O Auxílio Emergencial, recebido ao longo de 2020 trouxe certo alívio, mas ela demorou até conseguir iniciar o recebimento do benefício. As três primeiras parcelas foram perdidas por problemas cadastrais. Depois, conta que recebeu os R$ 600 pela última vez em outubro. Zulma fez contato com os canais de atendimento, mas até agora não sabe ao certo porque não recebeu o benefício até dezembro, como outros cidadãos.

Desde então, a saída para angariar alguma renda tem sido o trabalho em casa com artesanato. De resíduos como garrafas de vidro e de plástico, além de tecidos, tintas e outros matérias, ela tem tirado o básico para o sustento. Como é formada em um curso de promotora social legal, do grupo Themis – iniciativa que orienta e auxilia mulheres sobre seus direitos – Zulma recebe uma cesta básica mensal do projeto. Não fosse isso, ela passaria por uma situação que lembra com tristeza.

– Já passei fome. Não tenho vergonha de falar, mas não tinha o que comer em casa. Agora, a renda é pouca, mas consigo me defender com o artesanato, que também ocupa nossa cabeça, não deixa a gente cair numa depressão, por exemplo – pontua moradora da Lomba do Pinheiro.

Entretanto, Zulma ressalta, quer um trabalho formal, com carteira assinada, precisa dos anos de contribuição que lhe restam. Contribuir de forma autônoma não é possibilidade:

– Não tem sobrado nem pra comida direito, imagina para contribuir com a previdência.

Para pagar as contas, Uns ajudam os outros

Em grupos familiares, foi comum durante o período de distribuição que alguns conseguissem o Auxílio Emergencial enquanto outros ainda trabalhavam. Foi o que aconteceu com Brenda Sampaio, 22 anos, moradora do bairro Santa Isabel, em Viamão. Até o início da pandemia, ela trabalhava em loja de joias em Porto Alegre. Começou em dezembro de 2019. Mas, logo em março do ano passado, quando os comércios iniciaram um longa jornada de portas fechadas, Brenda foi demitida. Em Viamão, ela mora com a mãe e três irmãos, seu pai já é falecido. Brenda tem um filho, Murilo, com cinco anos. 
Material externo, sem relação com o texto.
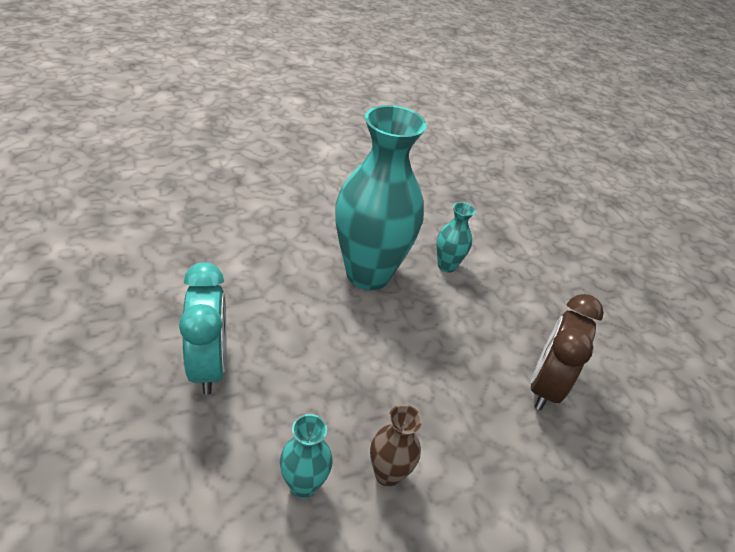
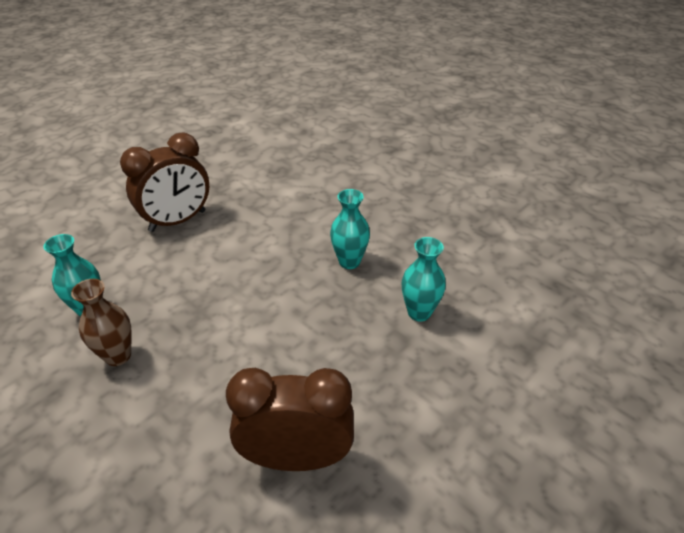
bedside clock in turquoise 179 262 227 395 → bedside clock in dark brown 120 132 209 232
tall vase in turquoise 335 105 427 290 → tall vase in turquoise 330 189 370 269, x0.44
Sem emprego, ela não consegue ajudar em casa, por isso, a chegada do Auxílio Emergencial foi um alívio para aquele núcleo familiar. Mas, ela não conseguiu cadastrar o filho no benefício, acabou recendo apenas as parcelas de R$ 600 e, depois, de R$ 300. Além dela, uns dos irmãos, Pablo Sampaio, 20 anos, também recebeu o auxílio. Sua mãe, Sandra Fogassi Pereira, 44 anos, perdeu o emprego numa escola infantil ainda no começo da pandemia. Os outros dois irmãos que vivem na casa seguem trabalhando. Rafaela Sampaio, 25 anos, em uma lancheria, e o irmão Juan, 23 anos, como técnico em eletrônica.

– Atualmente, a minha mãe recebe a pensão por morte do meu pai, o que nos ajuda a pagar contas como água e luz. Os meus irmãos que estão trabalhando ajudam com comida. Eu e meu irmão que estamos em casa tentamos ajudar como dá. O auxílio faz falta, mas eu estou procurando, na verdade, desde março do ano passado – garante Brenda, que continua, falando das dificuldades que mães tem no mercado de trabalho:

– Largo muitos currículos, me cadastrei em sites de vagas e até mando currículos por e-mail. Cheguei a conseguir uma entrevista aqui no centro de Viamão. Mas, é bem complicado, as chances somem quando a gente diz que tem filho.

Família

Na casa de Marco Antônio Alves da Cruz, 57 anos e Lucinara Brites Alves, 47 anos, o movimento é sempre grande. Dos sete filhos do casal, cinco ainda vivem na casa. Marco é pensionista, Lucimara foi demitida no início da pandemia e recebeu seguro-desemprego. 

Dos filhos que vivem ali, somente um conseguiu o Auxílio Emergencial. Mas, a situação mais complicada é de uma sobrinha. Mesmo com a casa cheia, a família ainda recebe Andressa dos Santos Castro, 21 anos. Mãe solteira do pequeno Antony, dois anos, ela recebeu o Auxílio Emergencial até dezembro passado. Mas, com o fim do benefício, ficou sem condições de manter-se por conta própria, foi morar de favor na casa da tia. 

– A gente se ajuda como pode. Mas, se esse ano as coisas não melhorarem, se não tiver mais nenhum auxílio, a situação vai ser complicada – teme Lucinara.